Last week my emotions ran the gambit from anxious to angry to determined to overcome obstacles. Let me tell you what went down. My hubby brings in 2/3rds of our household income. His paycheck wasn’t deposited on the Friday before last. This isn’t abnormal, unfortunately. It’s been late before. He works for a very small company that outsources payroll and we’ve had issues of it not being processed on time before. But then his paycheck didn’t arrive last Monday either. By Wednesday, I was no longer worried but downright pissed. We had bills that were overdo by then. I had taken a hard look at our finances and even though I was reigning in my spending to focus on paying down debt, we still did not have any savings to rely on. Ugh! Adulting is so hard, right???

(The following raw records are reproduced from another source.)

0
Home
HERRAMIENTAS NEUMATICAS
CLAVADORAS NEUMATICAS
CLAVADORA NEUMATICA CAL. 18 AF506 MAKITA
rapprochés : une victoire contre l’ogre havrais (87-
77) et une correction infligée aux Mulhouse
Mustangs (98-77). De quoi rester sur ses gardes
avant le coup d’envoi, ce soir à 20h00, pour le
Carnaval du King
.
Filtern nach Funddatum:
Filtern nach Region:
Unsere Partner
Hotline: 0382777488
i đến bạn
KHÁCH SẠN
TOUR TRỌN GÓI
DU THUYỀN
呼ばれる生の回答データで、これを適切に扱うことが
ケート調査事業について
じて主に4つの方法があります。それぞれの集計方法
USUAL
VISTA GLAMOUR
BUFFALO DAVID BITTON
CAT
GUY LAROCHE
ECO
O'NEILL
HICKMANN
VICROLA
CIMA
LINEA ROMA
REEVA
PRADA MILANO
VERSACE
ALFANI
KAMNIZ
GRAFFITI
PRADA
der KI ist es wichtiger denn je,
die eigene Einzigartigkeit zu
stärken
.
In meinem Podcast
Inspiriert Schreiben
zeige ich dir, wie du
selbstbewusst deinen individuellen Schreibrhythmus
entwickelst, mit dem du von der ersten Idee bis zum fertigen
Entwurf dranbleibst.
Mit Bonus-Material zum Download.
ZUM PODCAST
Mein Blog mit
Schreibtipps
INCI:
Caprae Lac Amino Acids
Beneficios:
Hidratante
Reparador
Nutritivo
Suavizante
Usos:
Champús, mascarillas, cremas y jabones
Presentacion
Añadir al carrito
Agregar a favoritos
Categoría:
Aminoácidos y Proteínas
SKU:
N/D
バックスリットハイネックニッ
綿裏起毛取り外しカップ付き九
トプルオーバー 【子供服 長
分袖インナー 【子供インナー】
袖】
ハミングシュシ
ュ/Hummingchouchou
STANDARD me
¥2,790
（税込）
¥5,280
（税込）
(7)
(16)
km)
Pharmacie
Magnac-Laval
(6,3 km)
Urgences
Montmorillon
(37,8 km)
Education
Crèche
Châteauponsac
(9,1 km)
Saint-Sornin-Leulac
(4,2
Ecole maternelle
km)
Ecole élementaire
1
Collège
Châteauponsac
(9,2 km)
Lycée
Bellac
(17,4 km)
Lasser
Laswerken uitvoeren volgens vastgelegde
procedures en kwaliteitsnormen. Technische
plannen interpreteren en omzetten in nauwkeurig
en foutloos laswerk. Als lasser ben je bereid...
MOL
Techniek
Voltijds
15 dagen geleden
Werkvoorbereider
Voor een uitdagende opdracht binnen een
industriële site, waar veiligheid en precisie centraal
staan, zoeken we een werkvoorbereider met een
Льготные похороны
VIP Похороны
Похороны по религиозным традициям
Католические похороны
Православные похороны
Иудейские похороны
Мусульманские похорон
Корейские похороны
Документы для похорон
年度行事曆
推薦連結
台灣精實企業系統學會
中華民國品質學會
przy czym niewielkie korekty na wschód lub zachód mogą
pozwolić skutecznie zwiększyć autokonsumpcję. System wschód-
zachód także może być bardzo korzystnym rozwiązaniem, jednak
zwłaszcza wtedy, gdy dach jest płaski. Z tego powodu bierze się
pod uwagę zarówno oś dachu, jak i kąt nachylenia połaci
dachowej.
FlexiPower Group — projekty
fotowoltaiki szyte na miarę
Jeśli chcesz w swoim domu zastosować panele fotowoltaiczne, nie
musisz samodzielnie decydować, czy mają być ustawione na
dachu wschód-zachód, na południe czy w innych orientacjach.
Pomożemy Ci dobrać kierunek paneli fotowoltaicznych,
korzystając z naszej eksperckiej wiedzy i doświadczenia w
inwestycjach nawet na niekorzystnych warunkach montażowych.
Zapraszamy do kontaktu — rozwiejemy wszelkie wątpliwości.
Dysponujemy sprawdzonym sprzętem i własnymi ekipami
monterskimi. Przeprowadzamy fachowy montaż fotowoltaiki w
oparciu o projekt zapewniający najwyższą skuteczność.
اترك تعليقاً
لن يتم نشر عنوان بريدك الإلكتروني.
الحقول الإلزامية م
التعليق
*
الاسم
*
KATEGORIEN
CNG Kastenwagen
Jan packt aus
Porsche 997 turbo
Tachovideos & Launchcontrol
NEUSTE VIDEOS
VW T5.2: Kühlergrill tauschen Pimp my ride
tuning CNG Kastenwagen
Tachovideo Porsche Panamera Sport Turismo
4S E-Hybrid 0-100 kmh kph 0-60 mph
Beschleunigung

So, I spent Thursday and Friday cutting costs on everything I could that was a recurring expense. I started with our subscriptions. Each one on it’s own was a small amount but they add up. I canceled digital viewing subscriptions, magazine subscriptions, memberships, etc. I saved quite a bit of money for us but we won’t see it reflect in our budget till next month’s billing cycle. In the mean time, a whole week had passed by and we had been told twice that he was going to be paid that day… Finally, hubby’s paycheck was deposited 8 days late. It was a scary ordeal but it was also an eye opener. We need to at least have one month’s worth of bills saved in the bank.
Looking back on these last ten days has caused me to shake my head. 40 years old and I’m still floundering; trying to find my way to stable ground. Life is fluid. There is no stable ground. I’m just trying to prepare for the next waterfall.